* [INSTRUCTIONS FOR THE TASK]: Format the records as a Markdown table with the columns Row and Line text, starting at the line that contains "2024 PRESIDENTIAL PRIMARY" and ending at the line that contains "United States", with both of those lines included. Give each line its own numbered row, skip blank lines, and leave the pictures out of the answer.

* [STORED DATA]:
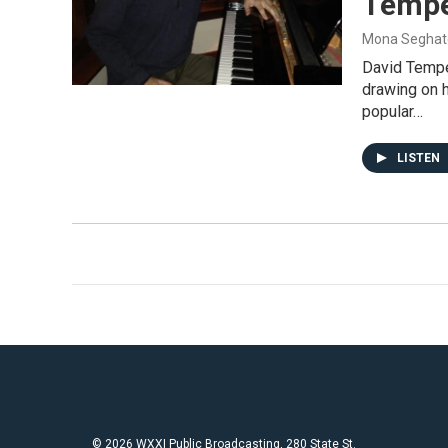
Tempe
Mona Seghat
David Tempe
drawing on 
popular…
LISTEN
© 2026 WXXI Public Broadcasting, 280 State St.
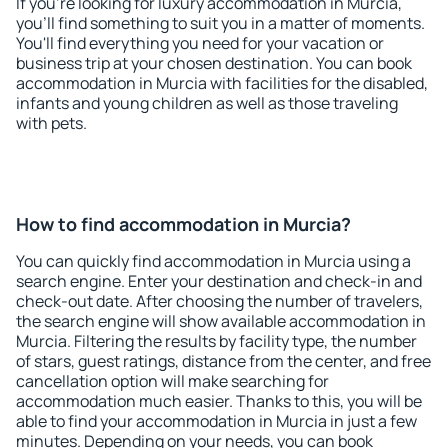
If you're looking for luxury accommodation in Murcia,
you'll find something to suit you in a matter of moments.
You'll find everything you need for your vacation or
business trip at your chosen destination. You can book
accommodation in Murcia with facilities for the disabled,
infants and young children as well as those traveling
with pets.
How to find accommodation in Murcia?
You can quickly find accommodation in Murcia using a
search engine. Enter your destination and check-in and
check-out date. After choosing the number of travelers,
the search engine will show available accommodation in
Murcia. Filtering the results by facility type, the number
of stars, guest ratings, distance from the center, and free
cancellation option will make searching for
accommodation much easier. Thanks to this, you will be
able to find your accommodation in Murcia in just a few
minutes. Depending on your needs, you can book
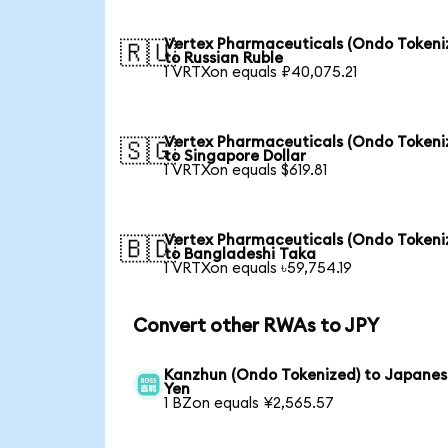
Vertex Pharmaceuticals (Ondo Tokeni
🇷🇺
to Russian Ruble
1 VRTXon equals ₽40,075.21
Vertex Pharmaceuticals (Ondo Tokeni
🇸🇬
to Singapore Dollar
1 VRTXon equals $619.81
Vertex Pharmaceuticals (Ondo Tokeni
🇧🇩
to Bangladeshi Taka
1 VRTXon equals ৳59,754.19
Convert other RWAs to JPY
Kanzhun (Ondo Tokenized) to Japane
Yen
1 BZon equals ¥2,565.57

* * *

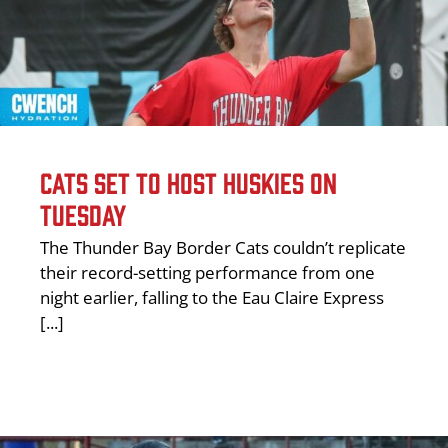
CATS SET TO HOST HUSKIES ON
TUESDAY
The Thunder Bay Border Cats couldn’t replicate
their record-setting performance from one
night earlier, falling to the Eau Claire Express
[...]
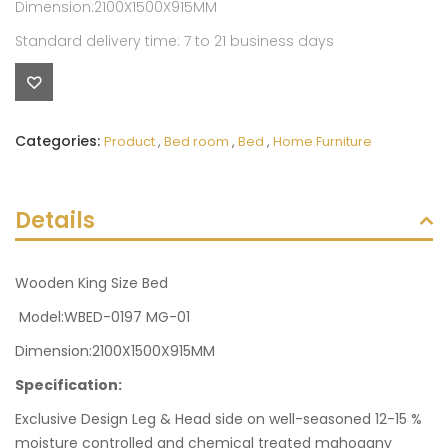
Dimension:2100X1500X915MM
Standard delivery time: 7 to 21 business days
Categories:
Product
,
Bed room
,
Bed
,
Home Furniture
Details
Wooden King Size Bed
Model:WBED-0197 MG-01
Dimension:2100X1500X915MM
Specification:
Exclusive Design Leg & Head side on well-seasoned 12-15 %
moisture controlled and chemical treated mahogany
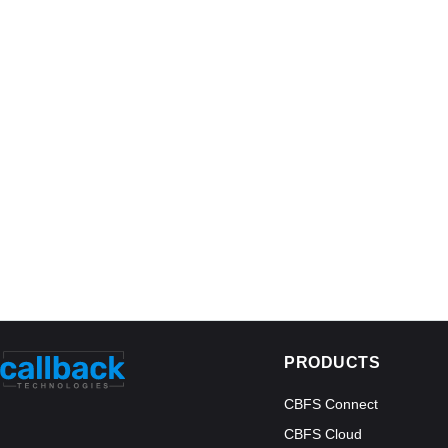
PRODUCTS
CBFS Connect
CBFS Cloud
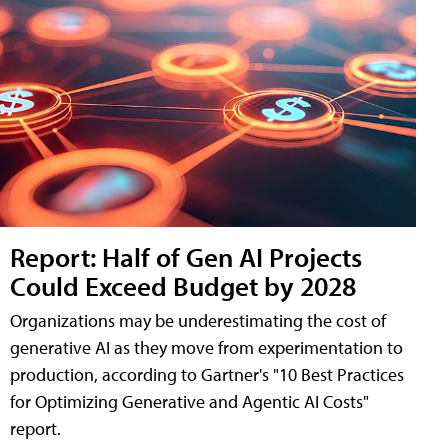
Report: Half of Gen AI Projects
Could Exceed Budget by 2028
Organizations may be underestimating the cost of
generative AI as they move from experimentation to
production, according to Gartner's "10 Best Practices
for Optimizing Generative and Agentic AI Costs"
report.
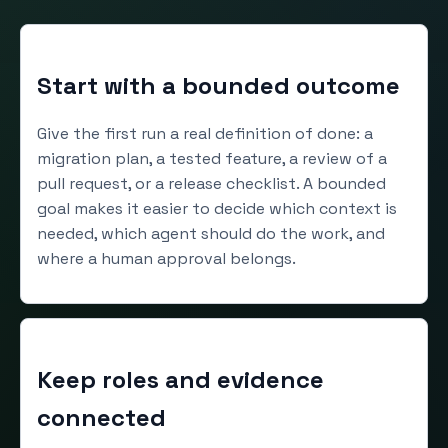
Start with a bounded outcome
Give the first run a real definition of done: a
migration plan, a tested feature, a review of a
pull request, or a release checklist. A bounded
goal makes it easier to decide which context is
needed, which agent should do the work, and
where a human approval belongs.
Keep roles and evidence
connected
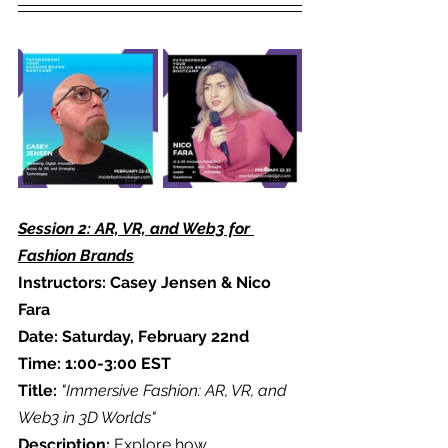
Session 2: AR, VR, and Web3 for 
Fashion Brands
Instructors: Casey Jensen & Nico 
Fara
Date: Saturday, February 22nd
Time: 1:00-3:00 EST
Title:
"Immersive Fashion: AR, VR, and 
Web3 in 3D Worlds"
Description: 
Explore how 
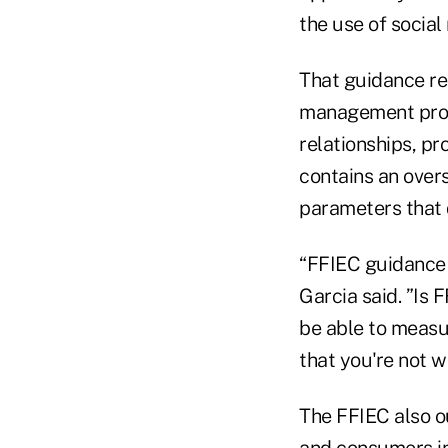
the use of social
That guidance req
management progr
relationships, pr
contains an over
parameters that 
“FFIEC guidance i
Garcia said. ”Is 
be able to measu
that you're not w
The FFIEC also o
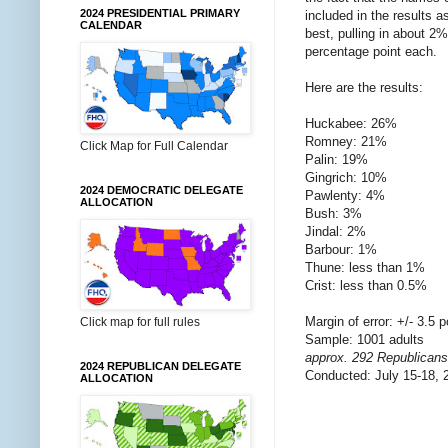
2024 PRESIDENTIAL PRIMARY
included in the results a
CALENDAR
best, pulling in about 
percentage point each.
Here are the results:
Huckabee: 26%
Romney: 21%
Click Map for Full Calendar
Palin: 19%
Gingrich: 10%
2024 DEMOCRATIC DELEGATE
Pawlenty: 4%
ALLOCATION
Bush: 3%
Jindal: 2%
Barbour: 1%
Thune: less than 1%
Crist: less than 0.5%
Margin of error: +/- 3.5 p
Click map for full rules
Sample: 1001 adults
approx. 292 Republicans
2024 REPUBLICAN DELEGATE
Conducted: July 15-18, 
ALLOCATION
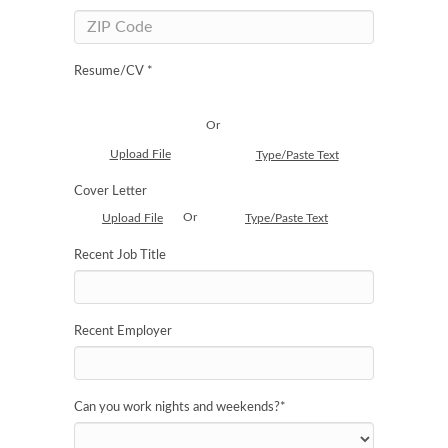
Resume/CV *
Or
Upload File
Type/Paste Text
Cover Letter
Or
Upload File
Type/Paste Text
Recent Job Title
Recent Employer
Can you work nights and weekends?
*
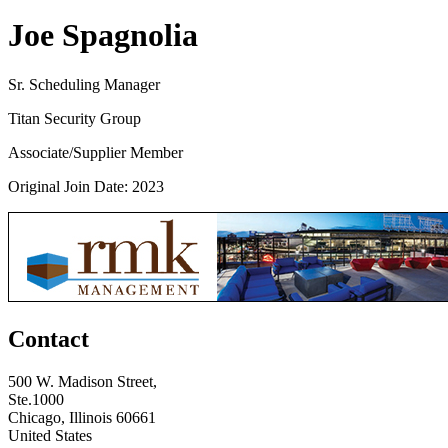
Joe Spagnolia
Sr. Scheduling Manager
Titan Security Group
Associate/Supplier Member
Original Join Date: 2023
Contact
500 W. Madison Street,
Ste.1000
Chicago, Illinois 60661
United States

* [WRITTEN SOLUTION]:
| Row | Line text |
|---|---|
| 1 | 2024 PRESIDENTIAL PRIMARY |
| 2 | included in the results a |
| 3 | CALENDAR |
| 4 | best, pulling in about  |
| 5 | percentage point each. |
| 6 | Here are the results: |
| 7 | Huckabee: 26% |
| 8 | Romney: 21% |
| 9 | Click Map for Full Calendar |
| 10 | Palin: 19% |
| 11 | Gingrich: 10% |
| 12 | 2024 DEMOCRATIC DELEGATE |
| 13 | Pawlenty: 4% |
| 14 | ALLOCATION |
| 15 | Bush: 3% |
| 16 | Jindal: 2% |
| 17 | Barbour: 1% |
| 18 | Thune: less than 1% |
| 19 | Crist: less than 0.5% |
| 20 | Margin of error: +/- 3.5 p |
| 21 | Click map for full rules |
| 22 | Sample: 1001 adults |
| 23 | approx. 292 Republicans |
| 24 | 2024 REPUBLICAN DELEGATE |
| 25 | Conducted: July 15-18,  |
| 26 | ALLOCATION |
| 27 | Resume/CV * |
| 28 | Or |
| 29 | Upload File |
| 30 | Type/Paste Text |
| 31 | Cover Letter |
| 32 | Or |
| 33 | Upload File |
| 34 | Type/Paste Text |
| 35 | Recent Job Title |
| 36 | Recent Employer |
| 37 | Can you work nights and weekends? |
| 38 | * |
| 39 | Joe Spagnolia |
| 40 | Sr. Scheduling Manager |
| 41 | Titan Security Group |
| 42 | Associate/Supplier Member |
| 43 | Original Join Date: 2023 |
| 44 | Contact |
| 45 | 500 W. Madison Street, |
| 46 | Ste.1000 |
| 47 | Chicago, Illinois 60661 |
| 48 | United States |